What is considered the ‘information face’ of the RNA?

Answer 16

All the information is held on the side where the bases are.

Question 17

Bases have proton_____ and _____.

Answer 17

Donors and receivers. (Card 2)

Question 18

What is the direction of DNA and RNA molecules?

Answer 18

Phosphate group 5’ to 3’ hydroxyl (OH) group. (Card 2).

Question 19

What are the purines? How many rings do they have that bond to their pyrimidine?

Answer 19

Adenine and Guanine. Two.

Question 20

At physiological pH, which group acts as a proton donor and acceptor in adenine?

Answer 20

NH2 group donor. Ring N acceptor. (card 3)

Question 21

At physiological pH, which group acts as a proton donor and acceptor in guanine.

Answer 21

O group acceptor.
Ring N donor.
Amino group donor. (card 3)

Question 22

What about a base contributes to its ability to absorb UV light and what is the max wavelength?

Answer 22

The conjugated ring structure - aromatic nature - pi-electron clouds above and below. 260nm.

Question 23

What are the pyrimidines (in RNA) and how many rings do they have?

Answer 23

Cytosine and Uracil. One.

Question 24

_____ takes the form of _____ in DNA due to methylation.

Answer 24

Uracil. Thymine.

Question 25

What are the main structural differences between DNA and RNA?

Answer 25

DNA:
5’ carbon added to uracil to make thymine.
No hydroxyl (OH) in DNA at the 2’ sugar.

RNA
There is no CH3 group in the uracil.

Question 26

DNA takes the form of a _____.

Answer 26

Double helix.

Question 27

Proteins mainly access which part of the DNA form and why?

Answer 27

The major groove. It is the window into the sequence and so it is easier to read.

Question 28

What are the strong bonds that hold the double helix together?

Answer 28

Covalent bonds - nucleotides joined by a phosphodiester bond where the 5’ phosphate joins to 3’ OH and holds the strands together.

Question 29

What are the weak bonds that hold the double helix together?

Answer 29

Hydrogen bonding between bases.
The planar structure of bases means that sit flat on top of each other.
Hydrophobic interactions means bases want to sit internally - internal base stacking.
Ionic interactions
Van der Walls forces - the attraction between stacked bases interacting hydrophobically inside of the interior double helix.

Question 30

A-T bases form how many hydrogen bonds? G-C? Which bond is stronger and how does the affect the way they stack?

Answer 30

2, 3. G-C stronger and so they stack slightly better. (Physical card 4).

Question 31

Why do pyrimidines and purines bond the way they do?

Answer 31

The two bases that bond must physically fit inside the structure of DNA. In order to do this, a smaller pyrimidine with a single ring must bond to the purine with 2 rings in order to fit. 2 purines too large, 2 pyrimidines fall out/too small.

Question 32

What creates the twisted form of the DNA structure?

Answer 32

Electrostatic interactions - phosphate in each residue is negatively charged at physiological pH and repel each other.

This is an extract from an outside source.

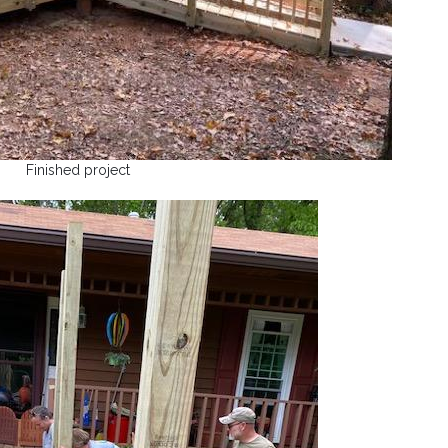
Finished project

Bases want to associate together but are being pulled apart by phosphates - pull gives twisted shape so the phosphates can be as far away from each other at all times as possible.

Question 33

Why does the stability of DNA vs RNA change?

Answer 33

DNA want to hold onto that information for many years - the sugar-phosphate backbone is stable to chemical attack - two strands do that there is more information for copy and a template for repair - all info inside so that safe from free-radicals etc…

Question 34

Why is RNA less stable than DNA?

Answer 34

We want to transcribe for a while but don’t want it to continue making protein for a long time.

Question 35

What is the mechanism behind RNA’s lack of stability?

Answer 35

2’OH on RNA makes it susceptible. (Physical card 5)

Question 36

What happens if a base spontaneously changes to another base?

Answer 36

The bases are chemically stable except for when cytosine is deaminated into uracil. About 100 cytosines in each cell per day. These need to be removed and replaced.

Question 37

Why does thymine replace uracil in DNA?

Answer 37

Due to the reaction where cytosine changes to uracil. How would we know which base to fix if uracil was meant to be in DNA. If it is only meant to be thymine in the DNA, we know that any uracil in the DNA must have come from cytosine and must be replaced.